由普乔尔将军率领的国军与查比埃尔·嘉杰尔所率领嘉杰尔边境伯领军共同展开的搜山狩猎,在士兵们的奋斗下进行的非常顺利。根据猎人的建议,已经布置了以可能是巨大群龙根据地的小山为核心,以盐之街道道路为半径终点的半圆包围圈,现在这个包围圈正在徐徐收拢。当然,事情没有表面说的那么简单,毕竟只要离开街道一步,士兵们就相当于踏入了人迹罕至之地。树木密集到甚至无法让人笔直走上十步,杂草长得足有人胸口那么高,树木间阻碍人前行的藤蔓比看上去更结实,无数昆虫露出毒刺躲在草丛里等着刺穿闯入者的皮肤。

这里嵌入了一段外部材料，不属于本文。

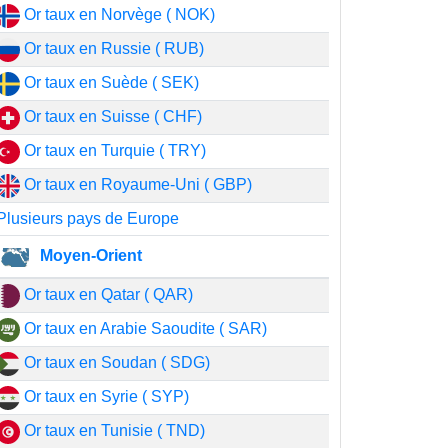
Or taux en Norvège ( NOK)
Or taux en Russie ( RUB)
Or taux en Suède ( SEK)
Or taux en Suisse ( CHF)
Or taux en Turquie ( TRY)
Or taux en Royaume-Uni ( GBP)
Plusieurs pays de Europe
Moyen-Orient
Or taux en Qatar ( QAR)
Or taux en Arabie Saoudite ( SAR)
Or taux en Soudan ( SDG)
Or taux en Syrie ( SYP)
Or taux en Tunisie ( TND)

所以士兵们只好穿上长衫长裤加厚皮靴加军用手套这种热死人的套装,沉默着挥舞割草镰刀前进。不管怎么用言语修饰,嘉帕王国的气温都称得上是非常炎热,虽然目前酷暑期已过,但日间最高气温还是在三十度以上。在这样的天气里穿着全身只有额头部分的裸露在外的服装,连续数小时进行挥舞镰刀除草的工作,让即便是训练有素的职业士兵们也感到疲惫不堪。保持弯腰的姿势割草,是只有实际干过的人才能理解有多累人的重体力劳动。而且,割草期间出的汗水因为着装的缘故全都积累在了衣服内侧,只需要一个小时,吸收了大量汗水的衣物就比刚穿上时重了好几倍。被汗水染湿的皮肤更是让人痒的不行,士兵们偶尔会用没拿镰刀的手去挠痒 ,但隔着厚厚的军服和手套这么干根本无济于事。原本,为了能让这种单纯的作业顺利进行,有大家一起边唱歌边干活这样一个应对方法。唱歌不仅能让作业按一定节奏进行,还能让人多少忘掉一点单纯肉体劳动产生的痛苦。但是,很不巧的现在别说唱歌了,众人连大声说话都不被允许。因为这毕竟不是单纯的『割草』,而是『搜山狩猎』的一部分。这次要铲除的『目标』不是杂草而是群龙,如果现在众人一起高声合唱,群龙可能会以为有其他攻击性龙种生物来袭而逃之夭夭。结果,这些全身沾满了汗水泥浆草汁的士兵们,除了小声抱怨几句外再没有其他发散压力的手段了。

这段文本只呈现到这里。